N. B. Le théologien Vernet s’est plaint au conseil de Genève qu’on se moquait de lui ; le conseil lui a offert une attestation de vie et de mœurs[2], comme quoi il n’avait pas volé sur les grands chemins, ni même dans la poche. Cette dernière partie de l’attestation paraissait bien hasardée.
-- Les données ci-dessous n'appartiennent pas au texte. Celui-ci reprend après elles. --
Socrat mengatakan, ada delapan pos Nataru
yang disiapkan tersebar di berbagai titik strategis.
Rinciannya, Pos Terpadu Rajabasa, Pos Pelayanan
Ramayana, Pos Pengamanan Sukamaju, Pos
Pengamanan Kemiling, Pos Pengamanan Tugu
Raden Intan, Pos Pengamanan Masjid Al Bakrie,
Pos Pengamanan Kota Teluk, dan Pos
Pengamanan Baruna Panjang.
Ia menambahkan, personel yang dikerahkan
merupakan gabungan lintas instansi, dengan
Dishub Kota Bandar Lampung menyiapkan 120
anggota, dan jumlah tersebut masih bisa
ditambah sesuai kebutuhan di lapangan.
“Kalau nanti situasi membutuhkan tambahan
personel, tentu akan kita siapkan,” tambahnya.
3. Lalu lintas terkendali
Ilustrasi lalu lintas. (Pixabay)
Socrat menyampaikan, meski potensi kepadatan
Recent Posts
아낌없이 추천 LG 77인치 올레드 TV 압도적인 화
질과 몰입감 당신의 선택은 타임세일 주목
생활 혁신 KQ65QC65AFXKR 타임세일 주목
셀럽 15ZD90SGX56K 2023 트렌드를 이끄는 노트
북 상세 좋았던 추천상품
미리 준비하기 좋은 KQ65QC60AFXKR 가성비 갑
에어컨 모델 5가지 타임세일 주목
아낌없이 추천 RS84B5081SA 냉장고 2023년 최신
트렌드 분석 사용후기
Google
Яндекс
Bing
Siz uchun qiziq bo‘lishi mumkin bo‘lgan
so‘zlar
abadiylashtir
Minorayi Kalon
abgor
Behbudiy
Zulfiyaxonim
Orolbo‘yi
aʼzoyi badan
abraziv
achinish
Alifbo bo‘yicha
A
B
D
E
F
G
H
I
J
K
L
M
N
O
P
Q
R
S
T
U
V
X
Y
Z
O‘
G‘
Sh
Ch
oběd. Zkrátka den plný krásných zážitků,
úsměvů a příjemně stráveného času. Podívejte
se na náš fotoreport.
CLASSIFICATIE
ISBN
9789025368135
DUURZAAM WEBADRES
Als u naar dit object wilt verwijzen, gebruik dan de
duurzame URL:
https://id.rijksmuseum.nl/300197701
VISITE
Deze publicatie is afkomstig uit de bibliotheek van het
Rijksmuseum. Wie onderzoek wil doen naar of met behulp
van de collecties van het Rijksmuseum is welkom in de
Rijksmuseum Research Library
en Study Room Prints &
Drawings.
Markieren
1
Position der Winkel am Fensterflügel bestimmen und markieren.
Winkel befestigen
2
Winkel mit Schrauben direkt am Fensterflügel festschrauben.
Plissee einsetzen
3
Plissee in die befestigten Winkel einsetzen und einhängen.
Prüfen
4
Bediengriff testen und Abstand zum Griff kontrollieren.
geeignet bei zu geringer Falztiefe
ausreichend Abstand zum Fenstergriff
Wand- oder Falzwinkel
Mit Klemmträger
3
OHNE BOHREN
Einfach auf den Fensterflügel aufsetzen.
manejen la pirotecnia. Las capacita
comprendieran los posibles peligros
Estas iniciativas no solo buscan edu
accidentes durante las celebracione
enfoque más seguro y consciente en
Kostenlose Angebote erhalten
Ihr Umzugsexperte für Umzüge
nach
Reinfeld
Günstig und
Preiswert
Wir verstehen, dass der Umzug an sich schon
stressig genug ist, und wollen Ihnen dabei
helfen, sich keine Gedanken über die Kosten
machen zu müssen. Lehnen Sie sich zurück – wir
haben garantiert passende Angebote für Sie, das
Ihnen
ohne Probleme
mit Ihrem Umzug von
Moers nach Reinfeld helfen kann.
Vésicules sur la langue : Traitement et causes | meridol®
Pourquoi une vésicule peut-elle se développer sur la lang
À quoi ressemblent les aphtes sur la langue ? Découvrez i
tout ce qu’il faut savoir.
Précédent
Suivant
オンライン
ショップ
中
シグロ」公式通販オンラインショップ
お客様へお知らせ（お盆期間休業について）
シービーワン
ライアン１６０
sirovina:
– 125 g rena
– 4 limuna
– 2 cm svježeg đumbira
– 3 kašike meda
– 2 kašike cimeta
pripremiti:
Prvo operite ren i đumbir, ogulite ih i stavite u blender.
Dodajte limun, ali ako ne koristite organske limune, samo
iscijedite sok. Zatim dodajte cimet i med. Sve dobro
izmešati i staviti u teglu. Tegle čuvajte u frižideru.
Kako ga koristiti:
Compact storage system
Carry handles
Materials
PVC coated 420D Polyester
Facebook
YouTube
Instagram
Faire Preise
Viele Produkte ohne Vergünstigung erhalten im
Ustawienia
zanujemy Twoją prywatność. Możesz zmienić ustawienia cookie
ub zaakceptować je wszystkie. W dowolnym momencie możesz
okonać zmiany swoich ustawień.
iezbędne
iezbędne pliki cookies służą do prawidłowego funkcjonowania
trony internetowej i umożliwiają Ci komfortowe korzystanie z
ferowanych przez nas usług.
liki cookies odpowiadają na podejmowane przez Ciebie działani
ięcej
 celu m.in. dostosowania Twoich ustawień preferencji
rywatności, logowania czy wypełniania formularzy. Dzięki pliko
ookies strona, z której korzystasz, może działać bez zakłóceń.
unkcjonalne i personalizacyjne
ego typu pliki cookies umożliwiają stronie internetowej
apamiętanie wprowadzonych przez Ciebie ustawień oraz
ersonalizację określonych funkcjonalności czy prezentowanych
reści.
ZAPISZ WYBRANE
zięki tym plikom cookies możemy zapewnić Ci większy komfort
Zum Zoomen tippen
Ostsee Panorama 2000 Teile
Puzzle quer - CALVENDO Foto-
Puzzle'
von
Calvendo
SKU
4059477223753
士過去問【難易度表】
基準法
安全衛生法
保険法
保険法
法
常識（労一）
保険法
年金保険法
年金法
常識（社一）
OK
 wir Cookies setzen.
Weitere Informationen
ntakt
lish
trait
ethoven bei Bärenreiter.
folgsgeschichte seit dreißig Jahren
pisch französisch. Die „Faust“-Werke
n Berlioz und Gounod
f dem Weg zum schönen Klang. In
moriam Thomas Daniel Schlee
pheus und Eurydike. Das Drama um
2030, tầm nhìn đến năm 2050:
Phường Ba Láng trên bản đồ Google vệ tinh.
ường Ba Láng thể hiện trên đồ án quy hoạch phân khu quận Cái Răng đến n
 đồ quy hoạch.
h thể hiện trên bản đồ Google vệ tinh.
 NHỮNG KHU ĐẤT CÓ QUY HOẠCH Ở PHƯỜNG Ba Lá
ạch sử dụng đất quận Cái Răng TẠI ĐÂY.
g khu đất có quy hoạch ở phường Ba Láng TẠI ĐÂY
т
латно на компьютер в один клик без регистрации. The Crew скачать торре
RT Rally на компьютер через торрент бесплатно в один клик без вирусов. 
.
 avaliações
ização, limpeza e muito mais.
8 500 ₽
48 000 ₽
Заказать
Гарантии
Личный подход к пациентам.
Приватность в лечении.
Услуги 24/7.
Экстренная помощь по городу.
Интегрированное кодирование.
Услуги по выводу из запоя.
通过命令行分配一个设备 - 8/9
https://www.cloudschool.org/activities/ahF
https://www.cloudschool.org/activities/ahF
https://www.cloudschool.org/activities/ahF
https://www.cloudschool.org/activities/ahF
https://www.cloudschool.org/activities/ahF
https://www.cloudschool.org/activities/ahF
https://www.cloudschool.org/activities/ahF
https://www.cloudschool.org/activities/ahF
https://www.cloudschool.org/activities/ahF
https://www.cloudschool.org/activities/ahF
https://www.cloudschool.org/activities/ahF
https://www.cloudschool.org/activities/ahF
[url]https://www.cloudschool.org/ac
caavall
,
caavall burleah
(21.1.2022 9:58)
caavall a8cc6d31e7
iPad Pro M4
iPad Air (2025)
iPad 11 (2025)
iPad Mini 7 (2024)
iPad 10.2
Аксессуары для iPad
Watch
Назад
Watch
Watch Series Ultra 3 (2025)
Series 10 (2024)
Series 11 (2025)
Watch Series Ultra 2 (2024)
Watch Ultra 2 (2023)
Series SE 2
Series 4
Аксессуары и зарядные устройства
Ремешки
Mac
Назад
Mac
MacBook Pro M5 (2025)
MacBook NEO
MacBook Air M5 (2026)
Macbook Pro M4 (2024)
6415. — À M. LE MARÉCHAL DUC DE RICHELIEU.
Aux eaux de Rolle, 18 Juillet.

Je ne sais où vous êtes, monseigneur ; mais quelque part que vous soyez, vous êtes compatissant et généreux : vous serez touché de cette relation qu’on m’a envoyée[3]. Je suis persuadé que

  1. Voltaire veut parler des versets 7 et 8 du chapitre v de la première épître de saint Jean, où l’on lit : « tres sunt qui testimonium dant in cœlo, Pater, Verbum, et Spiritus Sanctus ; et hi tres unum sunt. Et tres sunt qui testimonium dant in terra, spiritus, et aqua, et sanguis ; et hi tres unum sunt. »
  2. Voyez la note, tome XXV, page 491.
  3. Extrait d’une lettre d’Abeville, du 7 juillet.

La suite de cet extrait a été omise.